One of the major blind spots in climate change decision making has been the framing of climate change as a biophysical challenge— that is, one driven by carbon emissions privileges, carbon sequestration capacity, and emissions reduction—rather than as an outcome of consumption, economic growth, and societal choices (Pelling, O’Brien, and Matyas 2014). In reality, the risks posed by climate change are the result of a range of underlying causes driven by societal values and behaviors, including production and consumption patterns, and human population. Only in recent years have discussions about climate change been reframed to focus on human lifestyles and consumption choices, equity of responsibility, associated impacts, and climate justice.

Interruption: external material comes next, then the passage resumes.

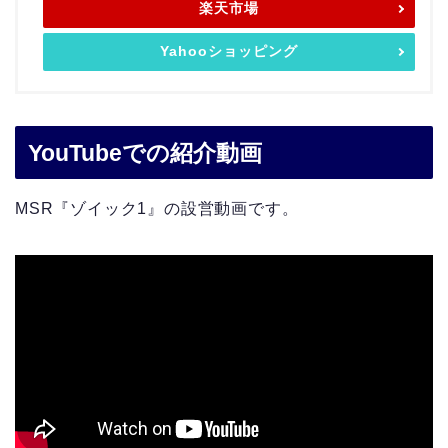
楽天市場
Yahooショッピング
YouTubeでの紹介動画
MSR『ゾイック1』の設営動画です。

This shift is a necessary step toward building societal consensus for the sweeping changes needed in current economic, consumption, and value systems, especially in high-income countries, to avoid the resulting catastrophic outcomes, including worsening hunger and undernutrition, of a significantly warmer world in the near future.

Human-caused factors, including the global food system, are raising average global temperatures by 0.2°C per decade (IPCC 2018a). Extreme weather events, such as storms, fires, floods, and droughts, have increased in frequency and intensity. Globally, the average sea level has risen by 16–21 centimeters since 1900 (IPCC 2014). All of these manifestations of climate change have direct and indirect negative impacts on food security and hunger through changes in food production and availability, access, quality, utilization, and stability of food systems.